Sunday, July 16, 2023
Stepping Stones to the Green Card
Tuesday, July 11, 2023
I feel like no one cares about me
There's love within the family and friend relationships i have, but still...i think you can love without caring
I feel that i dont have anyone to talk to about the real things on my mind
I feel discarded by my mother. Theres so much i can write about this, but it all boils down to just that...she brought me here, kinda raised me, and then peaced out by the time i turned 20. I have no history beyond the one ive crafted each and every day of my life since ive been born. That might be enough for most, but i know theres more.
I feel like my gf is using me sometimes...and when she says "we're family" and then weaponizes her famous statement "i know my family will love me and support me", i can feel the detachment of myself in that statement. Guess we're only family when it suits her. Like a reserve on Family Feud. Do you really know me?

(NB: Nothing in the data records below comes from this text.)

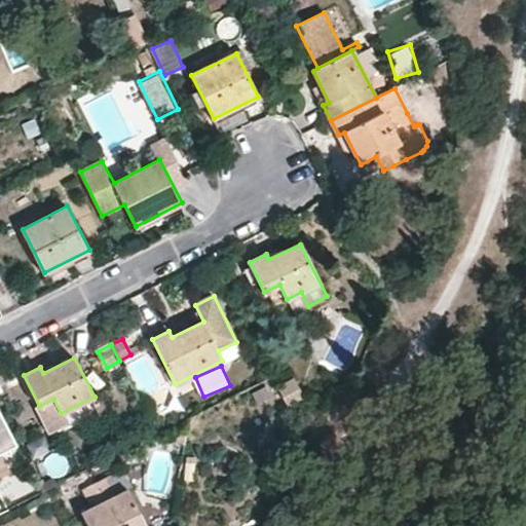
[(303,399),(292,378),(276,387),(288,408),(303,399)]
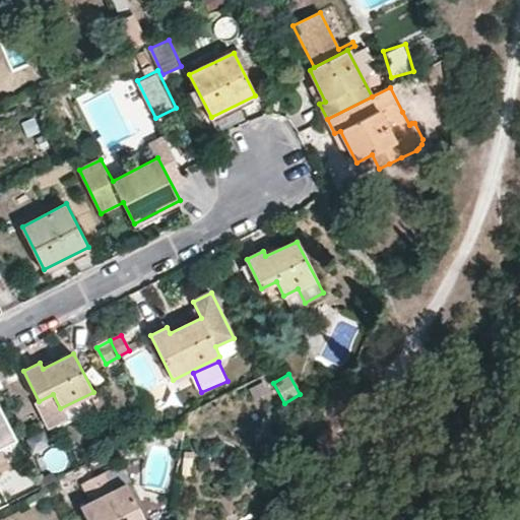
[(60,408),(53,394),(39,401),(37,402),(50,428),(65,419),(60,408)]
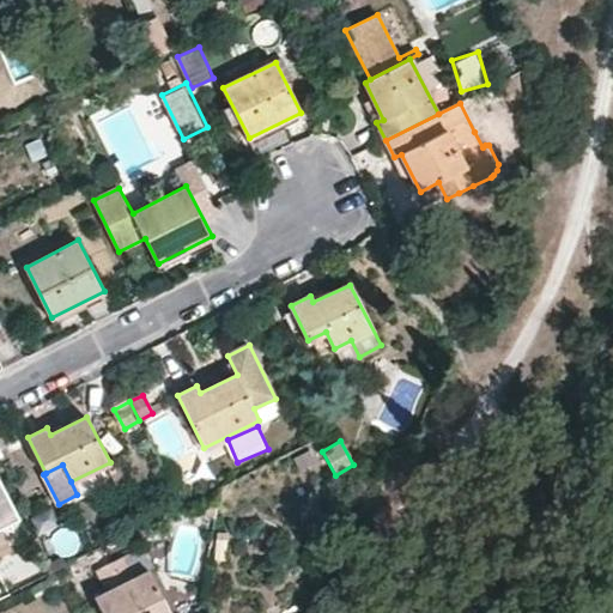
[(170,612),(149,571),(96,598),(103,612),(170,612)]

My friends will be loved unconditionally...but they're everywhere and they got their own lives to live. I respect it and thats that.
My family is the same...but no one keeps up with each other unless they are nearby. I haven't been nearby for nearly 5+ years.
I read posts here from when i was younger and everything is different, yet the same.
Im not the only human free falling through existence. Still doesn't make my pain feel any less.
I'm not a child anymore, I don't want to die.
But when will this pain subside?
I have this thing...this thing where i let loose and allow my emotions to run...fucking flowing like a waterfall.
And right when i address all my problems, i put the wall back up and retreat into my shell. I dont want to do that, but i have to.
No one wants to hear this shit.
Or at least ive convinced myself of such. Im good at that.
I feel alone most of the time.
The last time i didnt feel like this was back in Philly. Stronger bonds.
I dont know what to do to get past this.